O Presidente da República e Comandante-Chefe das Forças de Defesa e Segurança defendeu, esta segunda-feira, em Maputo, que o fortalecimento das instituições do Estado depende da existência de líderes íntegros, disciplinados e comprometidos com o interesse nacional, durante a cerimónia de promoção e patenteamento de oficiais das Forças Armadas de Defesa de Moçambique (FADM), da Polícia da República de Moçambique (PRM) e do Serviço Nacional Penitenciário (SERNAP).
Na ocasião, o Chefe do Estado afirmou que as promoções representam muito mais do que uma progressão na carreira, constituindo um reconhecimento do Estado pelo profissionalismo, patriotismo, competência técnica, disciplina, lealdade e sentido de responsabilidade demonstrados pelos oficiais ao longo das respectivas carreiras.
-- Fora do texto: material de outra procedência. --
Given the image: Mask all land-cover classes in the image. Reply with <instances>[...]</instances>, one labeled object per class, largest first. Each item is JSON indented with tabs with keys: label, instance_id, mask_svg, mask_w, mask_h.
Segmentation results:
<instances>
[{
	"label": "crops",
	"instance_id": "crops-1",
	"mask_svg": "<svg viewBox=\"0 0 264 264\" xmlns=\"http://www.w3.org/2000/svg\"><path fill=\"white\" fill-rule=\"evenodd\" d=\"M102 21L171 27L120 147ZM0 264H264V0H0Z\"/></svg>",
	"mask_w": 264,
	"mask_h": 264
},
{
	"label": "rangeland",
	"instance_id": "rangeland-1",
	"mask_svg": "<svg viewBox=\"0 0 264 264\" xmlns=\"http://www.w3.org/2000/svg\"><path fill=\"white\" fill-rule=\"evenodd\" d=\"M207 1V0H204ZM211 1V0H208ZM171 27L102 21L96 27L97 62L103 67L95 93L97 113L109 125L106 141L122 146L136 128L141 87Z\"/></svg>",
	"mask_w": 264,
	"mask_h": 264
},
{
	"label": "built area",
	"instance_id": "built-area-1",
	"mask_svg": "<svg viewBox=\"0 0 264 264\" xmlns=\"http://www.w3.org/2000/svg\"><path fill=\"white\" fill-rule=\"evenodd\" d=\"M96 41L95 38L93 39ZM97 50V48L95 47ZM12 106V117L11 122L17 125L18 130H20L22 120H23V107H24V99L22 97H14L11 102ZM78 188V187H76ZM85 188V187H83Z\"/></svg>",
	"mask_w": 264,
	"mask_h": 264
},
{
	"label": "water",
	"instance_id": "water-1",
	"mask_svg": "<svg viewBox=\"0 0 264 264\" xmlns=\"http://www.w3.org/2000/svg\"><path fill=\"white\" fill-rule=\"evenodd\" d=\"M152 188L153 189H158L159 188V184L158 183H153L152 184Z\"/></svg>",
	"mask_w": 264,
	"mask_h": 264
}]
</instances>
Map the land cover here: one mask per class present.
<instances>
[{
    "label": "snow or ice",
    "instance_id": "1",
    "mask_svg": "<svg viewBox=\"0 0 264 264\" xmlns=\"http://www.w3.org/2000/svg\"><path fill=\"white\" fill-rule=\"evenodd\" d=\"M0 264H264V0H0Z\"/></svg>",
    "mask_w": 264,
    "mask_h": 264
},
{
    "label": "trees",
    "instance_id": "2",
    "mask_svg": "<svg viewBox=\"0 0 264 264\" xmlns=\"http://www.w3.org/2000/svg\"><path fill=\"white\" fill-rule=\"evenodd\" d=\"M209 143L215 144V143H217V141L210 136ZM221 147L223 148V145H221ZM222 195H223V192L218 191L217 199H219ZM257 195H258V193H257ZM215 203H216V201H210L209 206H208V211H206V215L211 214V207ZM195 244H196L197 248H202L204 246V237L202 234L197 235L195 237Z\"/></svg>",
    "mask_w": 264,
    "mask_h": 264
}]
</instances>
Foram promovidos o oficial Francisco Makanja à patente de Brigadeiro, para exercer as funções de Director-Geral-Adjunto dos Serviços Sociais das FADM; Vítor José Raimundo Novela, promovido para assumir o comando do Ramo da Polícia Costeira e Fluvial; e os oficiais Emília Joaquim Celestino de Matos e Isaac Gabriel Nhamassane, elevados à patente de Primeiro Adjunto-Comissário da Guarda Penitenciária, para desempenharem funções de direcção no Serviço Nacional Penitenciário.
Dirigindo-se aos empossados, o Presidente da República afirmou que os moçambicanos esperam líderes capazes de inspirar, decidir em circunstâncias difíceis e assumir responsabilidades, tanto pelos sucessos como pelos fracassos das instituições que dirigem.
“O País não espera justificações perante as dificuldades, mas sim respostas, soluções e resultados concretos”, sublinhou.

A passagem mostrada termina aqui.